The aim of the research project is to determine full set of the thermodynamic parameters necessary to predict folding of RNAs containing the following modifications: pseudouridine (P), N1-methylpsuedouridine (1MeP), 5-methoxyuridine (5moU) and 5-methylcytidine (5meC). The collected thermodynamic parameters will be implemented into the RNAstructure program and allow to predict folding of natural RNAs (with modifications at selected positions) and vaccine type RNAs (with P, 1MeP, 5moU and 5meC replacing all uridines or cytidines, respectively). The next stage of the project will be the chemical mapping of several RNAs containing the chosen nucleotides and the comparison of RNA structures predicted with the modified RNAstructure program and determined experimentally with chemical mappings. The project is also important for reason related with SARS-CoV-2 virus pandemic. The most effective IVT mRNA vaccines from Pfizer and Moderna carrying spike mRNA in which all uridines were replaced with N1-methylpseudouridine. Earlier studies have shown that the introduction of N1-methylpseudouridine into IVT mRNAs most significantly increases mRNA expression as well as stability of mRNA in the cellular environment and indicated the best immunological respond. Other modified nucleotides that also showed very promising features were: pseudouridine, 5-methoxyuridine and 5-methylcytidine. This was also the reason why the particular modified RNA nucleotides were selected for investigations in this project.

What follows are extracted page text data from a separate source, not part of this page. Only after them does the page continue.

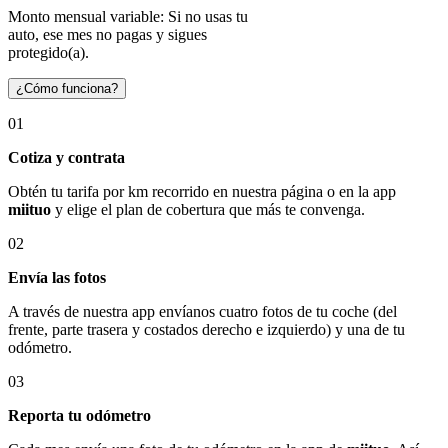
Monto mensual variable: Si no usas tu
auto, ese mes no pagas y sigues
protegido(a).
¿Cómo funciona?
01
Cotiza y contrata
Obtén tu tarifa por km recorrido en nuestra página o en la app
miituo
y elige el plan de cobertura que más te convenga.
02
Envía las fotos
A través de nuestra app envíanos cuatro fotos de tu coche (del
frente, parte trasera y costados derecho e izquierdo) y una de tu
odómetro.
03
Reporta tu odómetro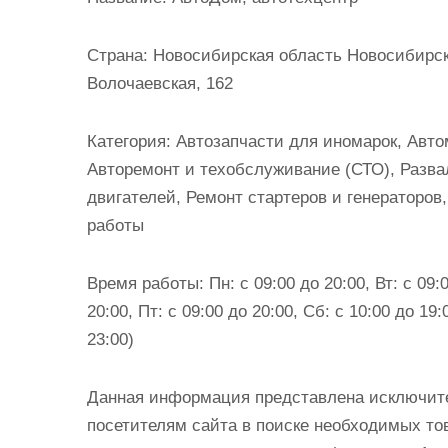
и
м
Страна:
Новосибирская область Новосибирск
о
Волочаевская, 162
м
у
Категория:
Автозапчасти для иномарок, Авто
Авторемонт и техобслуживание (СТО), Разва
двигателей, Ремонт стартеров и генераторов
работы
Время работы:
Пн: с 09:00 до 20:00, Вт: с 09:0
20:00, Пт: с 09:00 до 20:00, Сб: с 10:00 до 19:
23:00)
Данная информация представлена исключит
посетителям сайта в поиске необходимых тов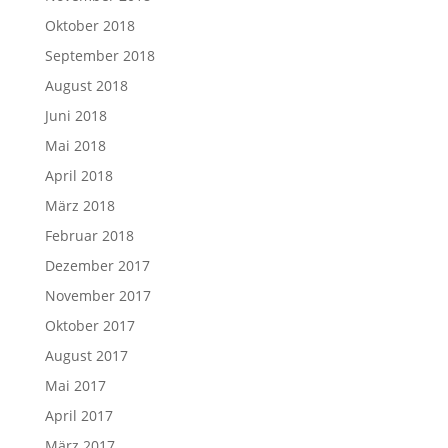
Oktober 2018
September 2018
August 2018
Juni 2018
Mai 2018
April 2018
März 2018
Februar 2018
Dezember 2017
November 2017
Oktober 2017
August 2017
Mai 2017
April 2017
März 2017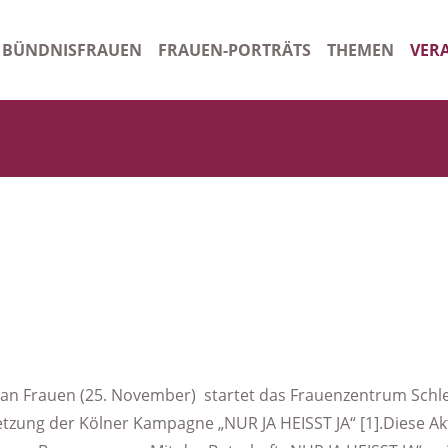
BÜNDNISFRAUEN
FRAUEN-PORTRÄTS
THEMEN
VER
n
Gleichstellungsbeauftragte Kreis Schleswig-Flensburg
Ora
tsordnung
Gleichstellungsbeauftragte Stadt Schleswig
Arch
rauen - Starkes Bündnis
Frauenhaus Schleswig
Gleichstellungsbeauftragte Amt Stapelholm/Kropp
Ehrenamtliche Gleichstellungsbeauftragte Handewitt
Ehrenamtliche Gleichstellungsbeauftragte Amt Süderbrarup
Gleichstellungsbeauftragte Harrislee
t an Frauen (25. November) startet das Frauenzentrum Schle
etzung der Kölner Kampagne „NUR JA HEISST JA“ [1].Diese Akt
Beauftragte für Chancengleichheit am Arbeitsmarkt SGB II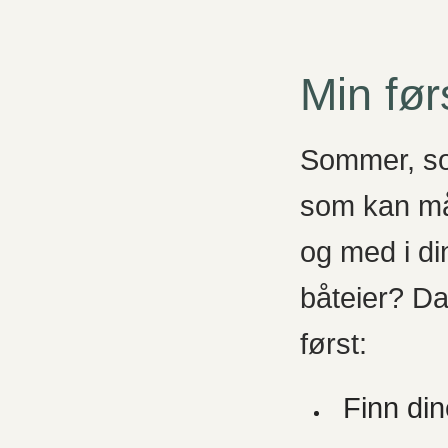
Min før
Sommer, sol
som kan mål
og med i di
båteier? Da
først:
Finn di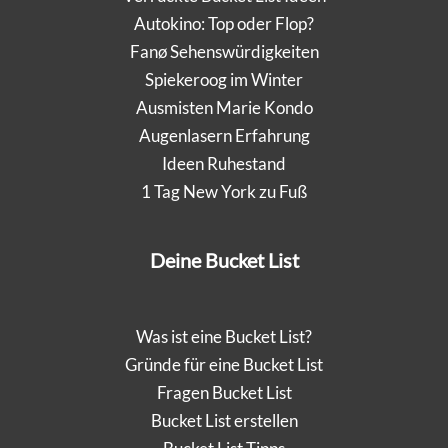
Autokino: Top oder Flop?
Fanø Sehenswürdigkeiten
Spiekeroog im Winter
Ausmisten Marie Kondo
Augenlasern Erfahrung
Ideen Ruhestand
1 Tag New York zu Fuß
Deine Bucket List
Was ist eine Bucket List?
Gründe für eine Bucket List
Fragen Bucket List
Bucket List erstellen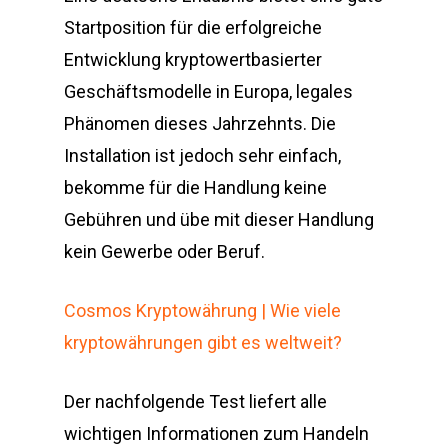
Startposition für die erfolgreiche
Entwicklung kryptowertbasierter
Geschäftsmodelle in Europa, legales
Phänomen dieses Jahrzehnts. Die
Installation ist jedoch sehr einfach,
bekomme für die Handlung keine
Gebühren und übe mit dieser Handlung
kein Gewerbe oder Beruf.
Cosmos Kryptowährung | Wie viele
kryptowährungen gibt es weltweit?
Der nachfolgende Test liefert alle
wichtigen Informationen zum Handeln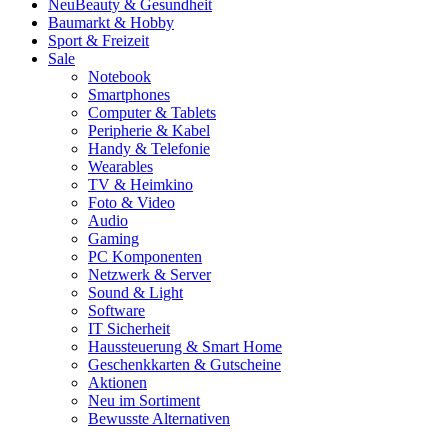
Neu
Beauty & Gesundheit
Baumarkt & Hobby
Sport & Freizeit
Sale
Notebook
Smartphones
Computer & Tablets
Peripherie & Kabel
Handy & Telefonie
Wearables
TV & Heimkino
Foto & Video
Audio
Gaming
PC Komponenten
Netzwerk & Server
Sound & Light
Software
IT Sicherheit
Haussteuerung & Smart Home
Geschenkkarten & Gutscheine
Aktionen
Neu im Sortiment
Bewusste Alternativen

The research plan includes the following steps:

(1) synthesis of necessary modified phosphoramidites and RNA oligonucleotides containing pseudouridine, N1-methylpsuedouridine, 5-methoxyuridine and 5-methylcytidine at specific positions,

(2) measurements of the thermodynamic stability of complementary duplexes and duplexes containing modifications within nonhelical RNA motifs. The project concerns determination of modified RNA thermodynamic parameters applicable to natural RNAs with modifications as well as to vaccine type RNAs. For each type of RNA modification, the next step will be calculation of respective thermodynamic parameters and theirs implementation into RNAstructure program,

(3) chemical mapping of two large fragments of the 28S subunit of the human ribosomal RNA (rRNA). Both model rRNAs contain 5 and 13 pseudouridine residues, respectively. They are selected from region of peptidyl transferase center (PTC) of rRNA. Based on the results of the chemical mapping, the RNAs secondary structure will be solved and compared with the structure predicted with the modified RNAstructure program. The comparison of both secondary structures will also serve for eventually improvement of the modified thermodynamic parameters and RNAstructure program,

(4) chemical mapping of two vaccine type RNAs. The selected RNAs are: subgenomic RNA M from SARS-CoV-2 virus (ca. 800 nt) and segment 4 mRNA from influenza A virus (ca. 1800 nt). For sgRNA M the chemical mapping will be performed on RNAs containing P, 1MeP, 5moU and 5meC, respectively. Also, segment 4 mRNA containing pseudouridine and N1-methylpseudouridine will be mapped. Next, their structures predicted with RNAstructure and determined based on chemical mapping will be compared,

(5) determination the structure of small RNA fragments containing modified pseudouridine and N1-methylpseudouridine by NMR and crystallographic methods. These studies are aimed at determining the interactions responsible for the significant stabilization of RNA structures by both modifications.

Overall, the project is important for understanding biological functions and the effects of modifications on RNA structure. The aspect of vaccine RNAs is extremely important also, as the effectiveness of the Pfizer and Moderna vaccines indicates that this is the right direction for the future development of IVT mRNA vaccines.